In 1883 the socialist Clovis Hugues wrote, in an introduction to a volume by the refractory Léon Cladel: “The petrification of the republic in the bourgeois spirit does not prevent literature from being socialistic. It is unconsciously so, perhaps; but it is so. And this is the essential thing for the future.... Open a romance, no matter what one, attend a theatrical representation, no matter what one, and, so that you have the slightest aptitude for combining details, for surprising the idea in the fact, for following a philosophical train through an intrigue, you will be amazed at the quantity of socialism which emerges from this romance and that play. Has the author felt himself responsible towards the Revolution in writing his work? Not the least in the world. He has yielded to the mighty pressure of events, he has submitted to the historic fatalities of his time, the permanent influence of humanity in travail.... What signifies this transformation? It signifies that the philosophies soak down into literature; it signifies that the hour is at hand, since the idea incarnates itself involuntarily in the form; it signifies that the fourth estate is mounting, that justice is near.”

A round decade later (1894) A. Hamon, a friend of anarchy, wrote:—

“Read in the sheets which are the most hostile to the anarchists—such as the _Figaro_, the _Journal_, the _Gil Blas_, the _Echo de Paris_—the short stories, sketches, and chroniques of the Mirbeaus, the Bauers, the Descaves, the Paul Adams, the Bernard Lazares, the Ajalberts, the Sévérines, etc., and you will perceive that anarchist tendencies throng them. Follow the ‘_jeunes revues_,’ and you will observe that there is not, to speak in the large, a piece of verse, a story, a study of any sort whatsoever, which does not tend towards the destruction of what the anarchists qualify as social prejudice,—_la patrie_, authority, family, religion, courts of law, militarism, etc.

“All the thinking men of this epoch,—savants, littérateurs, artists, etc.,—one may almost say all, so rare are those who imprison themselves in the ‘_tour d’ivoire_’ or who profess doctrines commendatory of the existing order,—all the relatively young men, I mean, who have attained their majority since 1870, have _libertaire_ inclinations. The result is a fervent propaganda under the most varied forms and in the most dissimilar _milieux_.”

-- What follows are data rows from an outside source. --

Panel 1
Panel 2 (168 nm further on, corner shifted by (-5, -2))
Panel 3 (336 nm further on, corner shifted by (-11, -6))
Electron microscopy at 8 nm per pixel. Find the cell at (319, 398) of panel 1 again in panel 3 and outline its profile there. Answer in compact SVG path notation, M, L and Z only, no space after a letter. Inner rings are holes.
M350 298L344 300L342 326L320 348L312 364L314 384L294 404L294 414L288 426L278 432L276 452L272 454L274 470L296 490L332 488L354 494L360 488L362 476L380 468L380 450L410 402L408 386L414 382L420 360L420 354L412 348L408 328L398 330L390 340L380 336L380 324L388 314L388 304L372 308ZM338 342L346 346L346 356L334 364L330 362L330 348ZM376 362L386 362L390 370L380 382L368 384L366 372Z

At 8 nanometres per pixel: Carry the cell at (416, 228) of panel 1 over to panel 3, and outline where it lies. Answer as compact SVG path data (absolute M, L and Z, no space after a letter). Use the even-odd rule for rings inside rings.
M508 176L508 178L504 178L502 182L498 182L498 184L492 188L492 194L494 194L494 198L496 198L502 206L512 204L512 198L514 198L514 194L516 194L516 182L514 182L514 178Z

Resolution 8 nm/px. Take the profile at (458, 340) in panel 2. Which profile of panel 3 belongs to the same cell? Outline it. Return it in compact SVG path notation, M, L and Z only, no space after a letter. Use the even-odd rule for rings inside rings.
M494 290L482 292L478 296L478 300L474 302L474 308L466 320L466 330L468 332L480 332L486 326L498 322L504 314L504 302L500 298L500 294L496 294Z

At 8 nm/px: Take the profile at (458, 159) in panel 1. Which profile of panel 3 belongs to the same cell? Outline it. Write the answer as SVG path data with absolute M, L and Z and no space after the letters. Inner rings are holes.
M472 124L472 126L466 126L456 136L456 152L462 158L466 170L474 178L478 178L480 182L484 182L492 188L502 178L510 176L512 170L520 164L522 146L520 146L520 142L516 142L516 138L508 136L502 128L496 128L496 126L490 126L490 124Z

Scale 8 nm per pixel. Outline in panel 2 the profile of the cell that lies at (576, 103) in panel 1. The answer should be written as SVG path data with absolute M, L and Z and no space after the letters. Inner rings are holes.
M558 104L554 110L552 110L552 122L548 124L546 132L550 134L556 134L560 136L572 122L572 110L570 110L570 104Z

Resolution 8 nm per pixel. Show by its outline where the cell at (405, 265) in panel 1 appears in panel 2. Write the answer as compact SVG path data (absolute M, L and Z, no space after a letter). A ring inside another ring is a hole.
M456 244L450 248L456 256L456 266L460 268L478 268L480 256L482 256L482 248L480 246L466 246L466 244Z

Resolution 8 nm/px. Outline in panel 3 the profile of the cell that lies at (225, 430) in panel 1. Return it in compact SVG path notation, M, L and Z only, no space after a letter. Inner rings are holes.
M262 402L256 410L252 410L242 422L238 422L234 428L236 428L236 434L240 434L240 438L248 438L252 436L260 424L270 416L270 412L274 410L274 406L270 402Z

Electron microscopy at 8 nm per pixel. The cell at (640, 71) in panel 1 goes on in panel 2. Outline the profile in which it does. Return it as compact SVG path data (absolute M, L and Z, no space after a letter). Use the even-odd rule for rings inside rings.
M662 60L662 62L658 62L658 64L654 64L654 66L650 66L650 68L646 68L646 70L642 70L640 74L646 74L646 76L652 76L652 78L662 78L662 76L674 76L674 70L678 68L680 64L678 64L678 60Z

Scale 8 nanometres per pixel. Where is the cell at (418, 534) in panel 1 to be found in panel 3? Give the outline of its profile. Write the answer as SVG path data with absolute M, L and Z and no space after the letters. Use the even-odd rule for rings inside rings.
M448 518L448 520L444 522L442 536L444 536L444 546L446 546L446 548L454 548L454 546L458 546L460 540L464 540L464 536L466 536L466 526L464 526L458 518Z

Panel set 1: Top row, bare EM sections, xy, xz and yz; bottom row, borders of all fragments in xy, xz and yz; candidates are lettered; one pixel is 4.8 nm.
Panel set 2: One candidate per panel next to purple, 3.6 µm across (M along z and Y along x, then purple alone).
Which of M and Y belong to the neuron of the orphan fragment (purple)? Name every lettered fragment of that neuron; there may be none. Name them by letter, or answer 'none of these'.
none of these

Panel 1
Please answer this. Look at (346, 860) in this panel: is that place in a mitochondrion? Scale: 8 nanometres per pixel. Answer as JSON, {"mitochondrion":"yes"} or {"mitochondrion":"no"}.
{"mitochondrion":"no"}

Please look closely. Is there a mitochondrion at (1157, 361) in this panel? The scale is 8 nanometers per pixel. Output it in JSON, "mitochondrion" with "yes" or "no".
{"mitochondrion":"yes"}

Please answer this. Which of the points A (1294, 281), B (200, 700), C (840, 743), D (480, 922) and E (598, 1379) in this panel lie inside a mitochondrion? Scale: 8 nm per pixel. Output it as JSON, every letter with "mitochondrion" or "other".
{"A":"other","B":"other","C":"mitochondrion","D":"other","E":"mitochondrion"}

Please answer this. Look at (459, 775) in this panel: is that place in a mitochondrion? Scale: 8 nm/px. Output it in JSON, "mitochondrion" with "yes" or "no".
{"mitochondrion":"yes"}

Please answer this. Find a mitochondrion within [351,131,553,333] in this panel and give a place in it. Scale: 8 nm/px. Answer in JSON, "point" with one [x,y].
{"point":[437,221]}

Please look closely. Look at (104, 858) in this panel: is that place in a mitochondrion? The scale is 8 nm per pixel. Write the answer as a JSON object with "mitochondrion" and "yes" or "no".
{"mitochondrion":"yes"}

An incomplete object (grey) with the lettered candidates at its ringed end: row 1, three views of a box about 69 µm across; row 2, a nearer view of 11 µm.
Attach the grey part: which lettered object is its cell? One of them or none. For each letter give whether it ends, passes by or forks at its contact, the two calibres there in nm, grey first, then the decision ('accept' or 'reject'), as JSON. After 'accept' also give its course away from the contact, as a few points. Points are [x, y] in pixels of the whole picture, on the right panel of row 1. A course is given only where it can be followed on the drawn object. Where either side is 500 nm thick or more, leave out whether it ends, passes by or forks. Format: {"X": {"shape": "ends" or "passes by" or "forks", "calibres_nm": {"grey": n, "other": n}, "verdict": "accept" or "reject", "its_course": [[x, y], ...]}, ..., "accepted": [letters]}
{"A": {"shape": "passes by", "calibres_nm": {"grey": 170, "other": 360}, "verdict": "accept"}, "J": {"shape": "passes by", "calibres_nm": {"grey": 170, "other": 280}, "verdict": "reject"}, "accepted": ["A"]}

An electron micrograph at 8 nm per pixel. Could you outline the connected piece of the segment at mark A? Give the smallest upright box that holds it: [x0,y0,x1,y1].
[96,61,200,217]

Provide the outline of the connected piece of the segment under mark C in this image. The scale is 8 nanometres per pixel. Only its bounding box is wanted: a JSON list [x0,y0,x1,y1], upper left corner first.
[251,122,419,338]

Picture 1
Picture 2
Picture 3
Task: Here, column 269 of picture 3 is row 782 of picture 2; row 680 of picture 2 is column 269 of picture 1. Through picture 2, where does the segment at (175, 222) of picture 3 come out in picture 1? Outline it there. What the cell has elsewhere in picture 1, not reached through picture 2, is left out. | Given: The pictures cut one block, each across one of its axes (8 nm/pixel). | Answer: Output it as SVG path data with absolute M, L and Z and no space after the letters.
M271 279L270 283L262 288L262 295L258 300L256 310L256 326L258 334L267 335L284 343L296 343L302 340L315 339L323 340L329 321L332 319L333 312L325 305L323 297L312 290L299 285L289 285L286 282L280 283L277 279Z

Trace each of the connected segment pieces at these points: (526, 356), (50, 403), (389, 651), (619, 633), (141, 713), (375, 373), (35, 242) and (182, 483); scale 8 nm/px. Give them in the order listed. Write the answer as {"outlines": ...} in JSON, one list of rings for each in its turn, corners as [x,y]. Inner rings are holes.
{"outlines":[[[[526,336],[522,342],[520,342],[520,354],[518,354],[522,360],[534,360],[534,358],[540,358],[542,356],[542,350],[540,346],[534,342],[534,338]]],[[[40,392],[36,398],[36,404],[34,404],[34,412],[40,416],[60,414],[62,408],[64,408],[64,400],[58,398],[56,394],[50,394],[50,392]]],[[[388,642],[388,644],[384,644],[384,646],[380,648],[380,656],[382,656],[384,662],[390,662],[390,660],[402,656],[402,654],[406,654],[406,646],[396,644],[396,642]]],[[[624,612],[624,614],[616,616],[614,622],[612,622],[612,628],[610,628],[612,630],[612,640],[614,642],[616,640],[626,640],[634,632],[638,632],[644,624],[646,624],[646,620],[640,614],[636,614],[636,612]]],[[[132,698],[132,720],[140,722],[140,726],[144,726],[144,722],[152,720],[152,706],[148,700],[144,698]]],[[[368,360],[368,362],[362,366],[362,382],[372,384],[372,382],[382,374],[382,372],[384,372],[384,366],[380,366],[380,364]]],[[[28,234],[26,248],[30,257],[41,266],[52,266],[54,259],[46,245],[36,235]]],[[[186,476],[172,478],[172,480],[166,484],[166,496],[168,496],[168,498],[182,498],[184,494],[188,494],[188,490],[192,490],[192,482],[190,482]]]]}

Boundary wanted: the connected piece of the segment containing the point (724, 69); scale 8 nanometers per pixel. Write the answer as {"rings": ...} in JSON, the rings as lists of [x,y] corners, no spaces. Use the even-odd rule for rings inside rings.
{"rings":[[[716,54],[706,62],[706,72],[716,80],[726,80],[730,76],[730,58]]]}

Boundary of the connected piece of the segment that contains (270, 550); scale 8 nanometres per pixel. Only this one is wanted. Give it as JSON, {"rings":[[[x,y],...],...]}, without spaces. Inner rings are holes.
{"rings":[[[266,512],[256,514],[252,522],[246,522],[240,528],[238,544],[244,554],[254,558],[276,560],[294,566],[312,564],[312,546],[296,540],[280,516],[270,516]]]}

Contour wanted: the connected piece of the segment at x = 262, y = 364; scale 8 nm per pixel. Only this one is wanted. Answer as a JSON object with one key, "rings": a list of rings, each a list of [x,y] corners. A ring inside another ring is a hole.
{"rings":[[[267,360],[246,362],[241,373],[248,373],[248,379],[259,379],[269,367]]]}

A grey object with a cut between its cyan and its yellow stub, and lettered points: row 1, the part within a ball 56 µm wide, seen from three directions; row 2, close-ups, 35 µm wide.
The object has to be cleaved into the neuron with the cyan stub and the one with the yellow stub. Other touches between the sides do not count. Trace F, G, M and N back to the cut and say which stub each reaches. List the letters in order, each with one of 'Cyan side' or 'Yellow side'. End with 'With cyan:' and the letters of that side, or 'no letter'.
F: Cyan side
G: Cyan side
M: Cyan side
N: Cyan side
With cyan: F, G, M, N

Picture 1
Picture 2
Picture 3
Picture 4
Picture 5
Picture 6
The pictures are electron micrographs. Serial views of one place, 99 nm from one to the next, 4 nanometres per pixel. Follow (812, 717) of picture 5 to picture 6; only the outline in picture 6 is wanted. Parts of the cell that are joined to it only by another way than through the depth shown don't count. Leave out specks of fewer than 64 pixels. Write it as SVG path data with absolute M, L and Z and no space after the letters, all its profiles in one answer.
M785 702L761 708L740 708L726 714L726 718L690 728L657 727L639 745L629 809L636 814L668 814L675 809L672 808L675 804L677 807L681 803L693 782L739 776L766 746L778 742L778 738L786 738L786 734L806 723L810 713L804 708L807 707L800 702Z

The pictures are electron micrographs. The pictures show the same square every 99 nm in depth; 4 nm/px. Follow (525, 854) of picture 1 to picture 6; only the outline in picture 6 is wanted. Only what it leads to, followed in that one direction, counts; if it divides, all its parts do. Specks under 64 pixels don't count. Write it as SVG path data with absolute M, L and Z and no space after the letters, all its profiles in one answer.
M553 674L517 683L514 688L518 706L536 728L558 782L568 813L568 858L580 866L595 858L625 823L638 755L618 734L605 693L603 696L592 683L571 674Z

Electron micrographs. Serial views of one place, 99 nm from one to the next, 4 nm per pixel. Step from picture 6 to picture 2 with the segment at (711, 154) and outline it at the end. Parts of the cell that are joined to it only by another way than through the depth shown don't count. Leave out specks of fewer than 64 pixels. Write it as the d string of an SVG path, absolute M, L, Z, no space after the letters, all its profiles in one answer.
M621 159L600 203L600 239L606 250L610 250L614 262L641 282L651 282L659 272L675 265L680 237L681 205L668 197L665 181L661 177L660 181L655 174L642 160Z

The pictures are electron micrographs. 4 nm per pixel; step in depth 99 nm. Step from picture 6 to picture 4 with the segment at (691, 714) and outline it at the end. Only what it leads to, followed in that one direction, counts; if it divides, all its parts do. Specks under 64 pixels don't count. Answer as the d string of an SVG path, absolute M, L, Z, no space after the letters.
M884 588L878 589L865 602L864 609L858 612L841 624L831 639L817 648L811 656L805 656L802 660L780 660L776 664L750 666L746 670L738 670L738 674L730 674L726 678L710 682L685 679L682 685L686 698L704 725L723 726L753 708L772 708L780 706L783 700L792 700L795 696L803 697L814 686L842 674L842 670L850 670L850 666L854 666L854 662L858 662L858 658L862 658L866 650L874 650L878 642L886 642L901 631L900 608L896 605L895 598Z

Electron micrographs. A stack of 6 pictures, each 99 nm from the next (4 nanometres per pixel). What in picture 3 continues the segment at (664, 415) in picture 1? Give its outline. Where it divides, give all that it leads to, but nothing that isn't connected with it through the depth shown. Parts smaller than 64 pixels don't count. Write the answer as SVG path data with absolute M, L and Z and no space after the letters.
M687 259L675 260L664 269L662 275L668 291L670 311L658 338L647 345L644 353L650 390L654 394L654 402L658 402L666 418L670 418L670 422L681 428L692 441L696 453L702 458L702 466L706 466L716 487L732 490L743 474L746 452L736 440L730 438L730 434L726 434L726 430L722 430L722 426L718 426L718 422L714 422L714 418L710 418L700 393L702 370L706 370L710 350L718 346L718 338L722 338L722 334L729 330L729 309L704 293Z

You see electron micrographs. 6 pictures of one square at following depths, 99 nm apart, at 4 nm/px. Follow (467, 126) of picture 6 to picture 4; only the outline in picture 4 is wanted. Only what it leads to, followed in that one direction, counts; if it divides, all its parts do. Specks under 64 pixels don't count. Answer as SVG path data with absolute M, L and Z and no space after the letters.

Still later (1899) a declared opponent of anarchism, M. Fierens-Gevaert, wrote in his admirable social study, _La Tristesse Contemporaine_: “There are, to begin with, the militant anarchists,—a handful of wretched starvelings and lunatics, whose doctrine consists solely in listening to the instincts of the brute within them. There are, next, the unwitting or dilettante anarchists. These latter are legion. They are to be found in the highest grades of society. They even compose the intellectual _élite_ of their time. Every philosopher, novelist, poet, dramatist, and artist is to-day a latent anarchist; and very often he boasts of it.”

Just how far this surprising situation is an heirloom of the four revolutions which France traversed during the last century, and just how far it is traceable to forces which have entered from without,—to Nietzsche and Schopenhauer, Darwin and Spencer, Leopardi and the pleiades of Russian and Scandinavian innovators,—it is not necessary to determine. The really significant thing is that the intellectual and social conditions which have produced Anatole France, Descaves, and Mirbeau in France have likewise produced Björnson, Brandès, and Strindberg in Scandinavia, Maxim Gorky in Russia, Hermann Heijermanns in the Netherlands, Gerhardt Hauptmann in Germany, Camille Lemonnier in Belgium, Gabriel d’Annunzio in Italy, and José Echegaray in the Biscayan Peninsula; and it is only by keeping well in mind the intensity and the scope of this world-movement of revolt that the dynamic value of French revolt can be properly estimated.